◆ **GIVEN TEXT**
^^^^

In our method, all the modules, including feature extractor \(\mathcal {N}_{feat}\), \(\mathcal {N}_{rpn}\), \(\mathcal {N}_{rfcn}\), pixel-level calibration, instance-level calibration and motion pattern reasoning are trained end-to-end.

Fig. 2.
figure 2

(Better viewed in color) The overall framework of the proposed fully motion-aware network (MANet). It composes the four steps below: (a) single frame feature extraction and flow estimation whose results are fed to the next two steps; (b) the pixel-level calibration by per-pixel warping; (c) the instance-level calibration through predicting instance movements; (d) the motion pattern based feature combination.

3.2 Pixel-Level Calibration

As motivated by [30, 31], given a reference frame \(\varvec{I}_t\) and a neighbor frame \(\varvec{I}_{t-\tau }\) (or \(\varvec{I}_{t+\tau }\)), we can model the pixel-level calibration through optical flow estimation. Let \(\mathcal {F}\) be a flow estimation algorithm, such as FlowNet [4], and \( \mathcal {F}(\varvec{I}_{t-\tau }, \varvec{I}_{t})\) indicates the flow field estimated through such network from frame \(\varvec{I}_t\) to \(\varvec{I}_{t-\tau }\). Then we can warp the feature maps from the neighbor frames to the current frame as follows:

$$\begin{aligned} \begin{aligned} \varvec{f}_{t-\tau }&= \mathcal {N}_{feat}(\varvec{I}_{t-\tau })\\ \varvec{f}_{t-\tau \rightarrow t}&= \mathcal {W}(\varvec{f}_{t-\tau }, \mathcal {F}(\varvec{I}_{t-\tau }, \varvec{I}_{t}))\\ \end{aligned} \end{aligned}$$
(1)

^^^^

◆ **SUPPLIED MATERIAL**
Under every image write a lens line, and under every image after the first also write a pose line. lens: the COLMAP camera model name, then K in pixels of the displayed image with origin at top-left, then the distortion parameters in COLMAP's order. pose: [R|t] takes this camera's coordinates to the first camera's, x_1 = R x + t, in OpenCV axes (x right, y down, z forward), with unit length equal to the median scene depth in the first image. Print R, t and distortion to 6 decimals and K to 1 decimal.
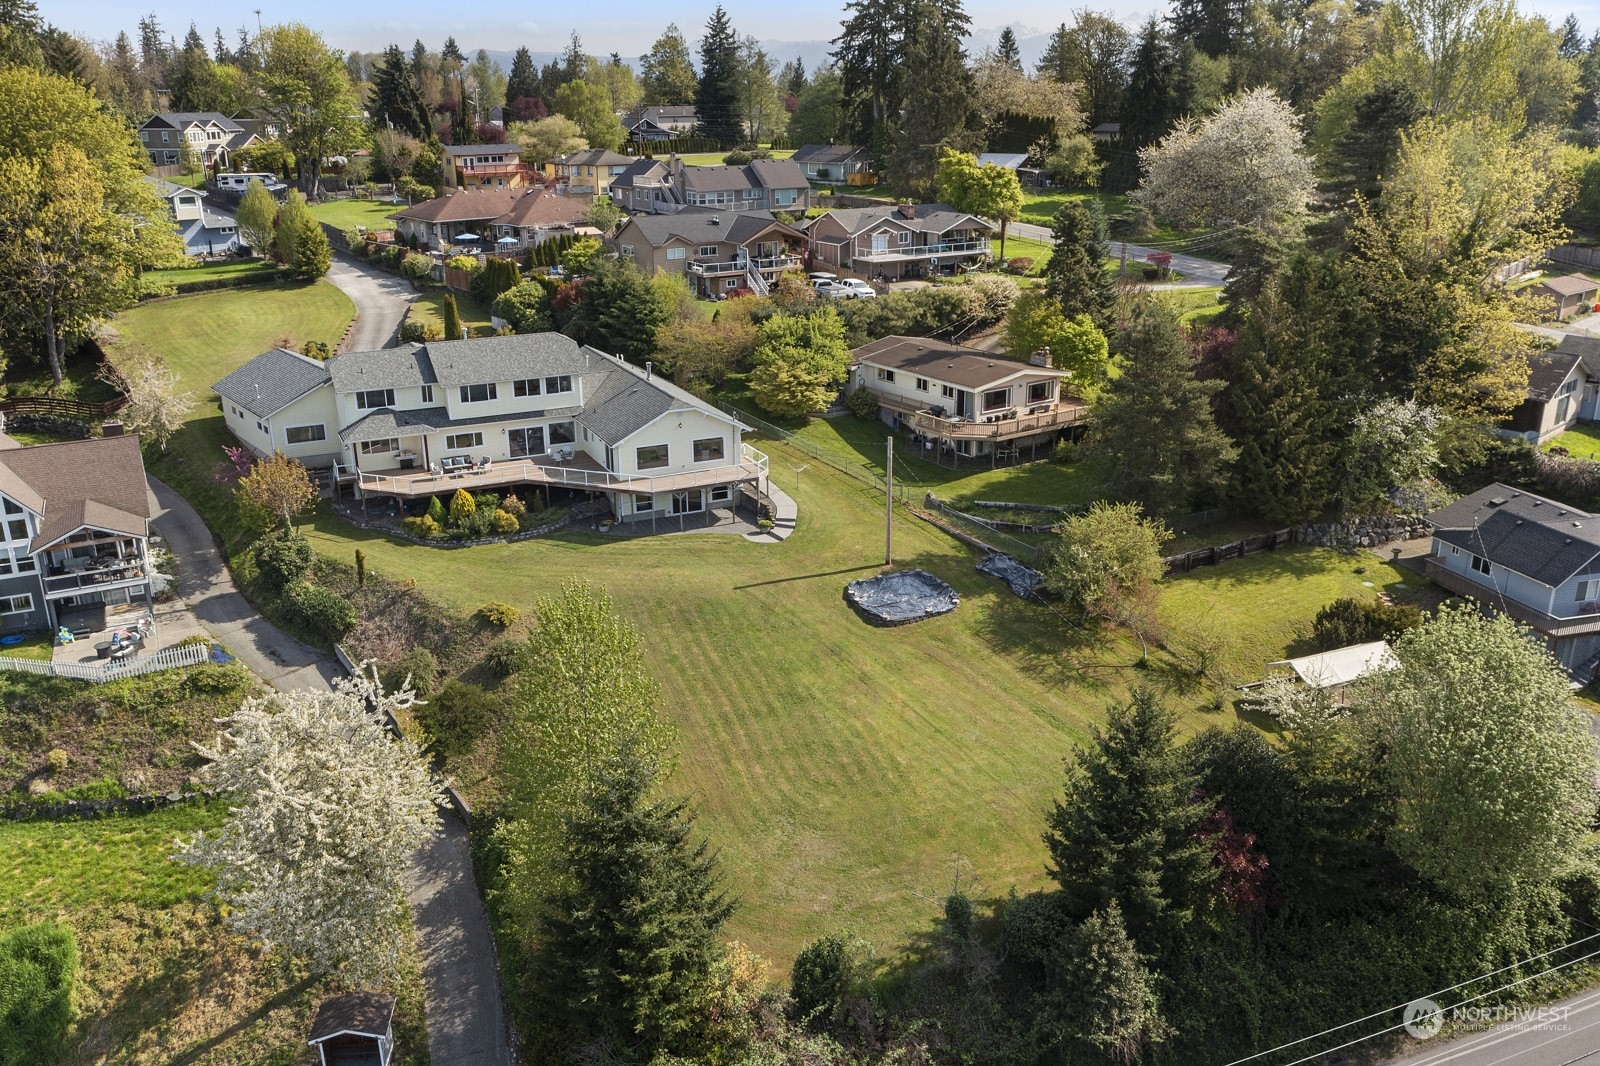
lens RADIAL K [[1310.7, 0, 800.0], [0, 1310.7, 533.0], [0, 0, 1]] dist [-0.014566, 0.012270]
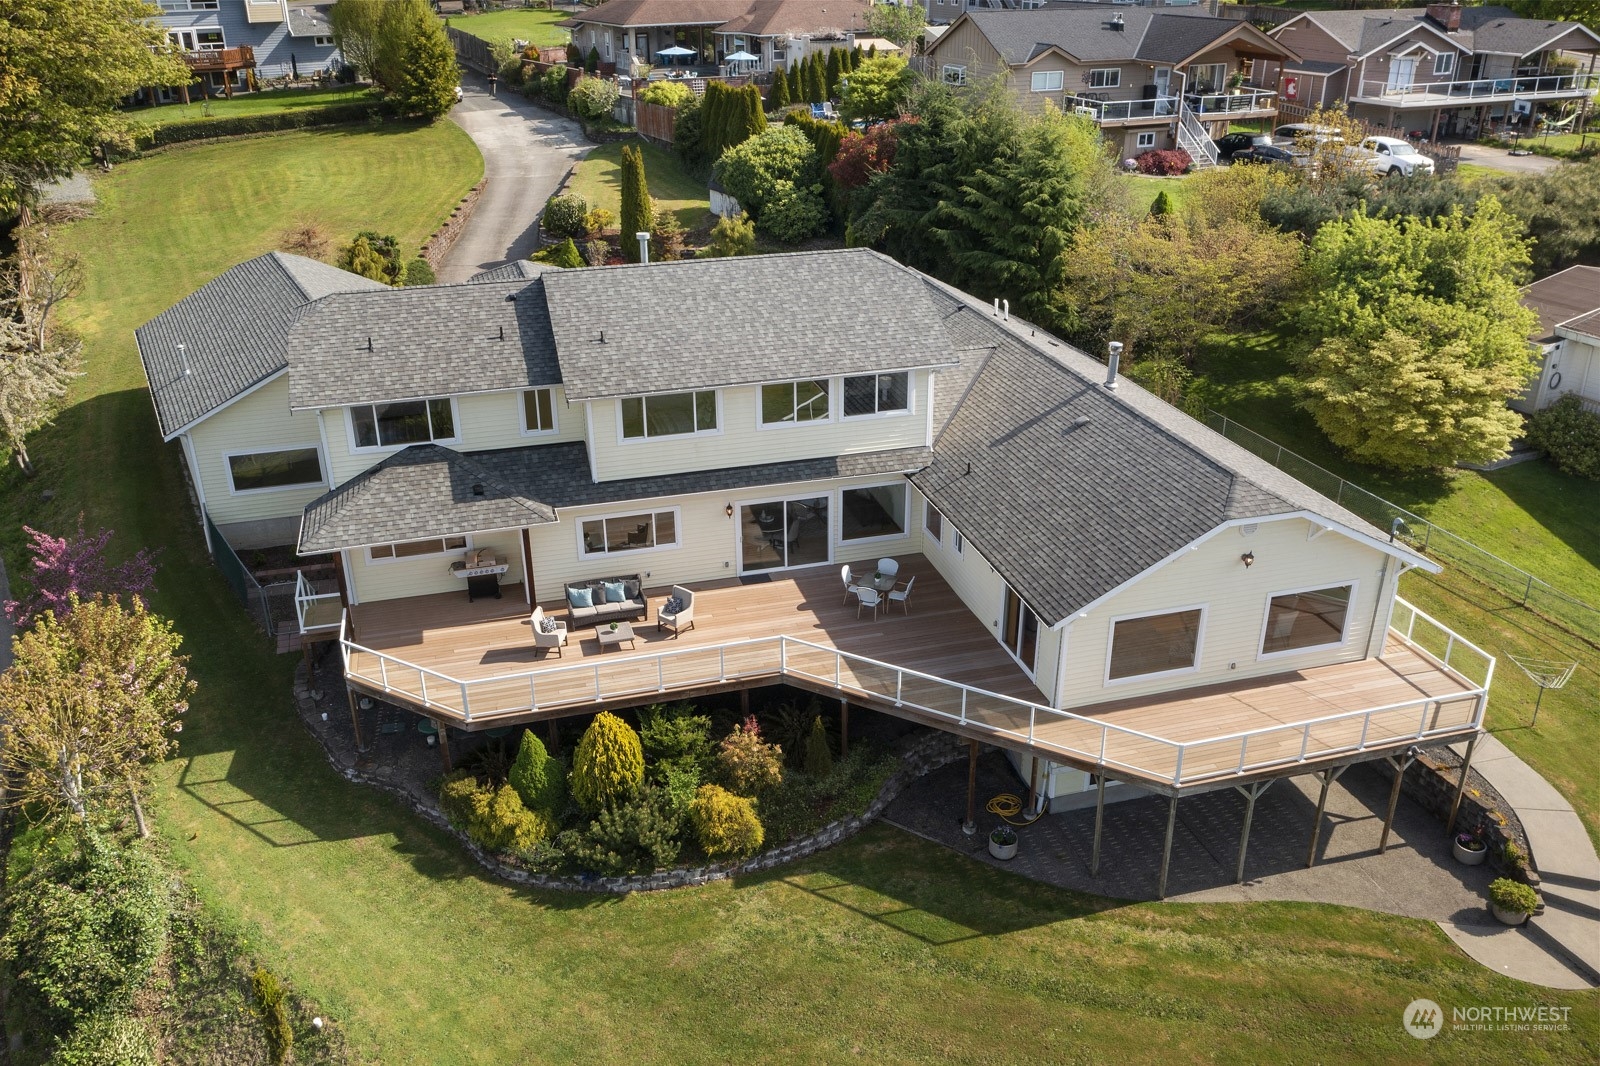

^^^^

◆ **YOUR TASK**
Repeat the part of the motion-aware network text starting at "(Better viewed in" and ending at "based feature combination.".

◆ **EXERCISE ANSWER**
(Better viewed in color) The overall framework of the proposed fully motion-aware network (MANet). It composes the four steps below: (a) single frame feature extraction and flow estimation whose results are fed to the next two steps; (b) the pixel-level calibration by per-pixel warping; (c) the instance-level calibration through predicting instance movements; (d) the motion pattern based feature combination.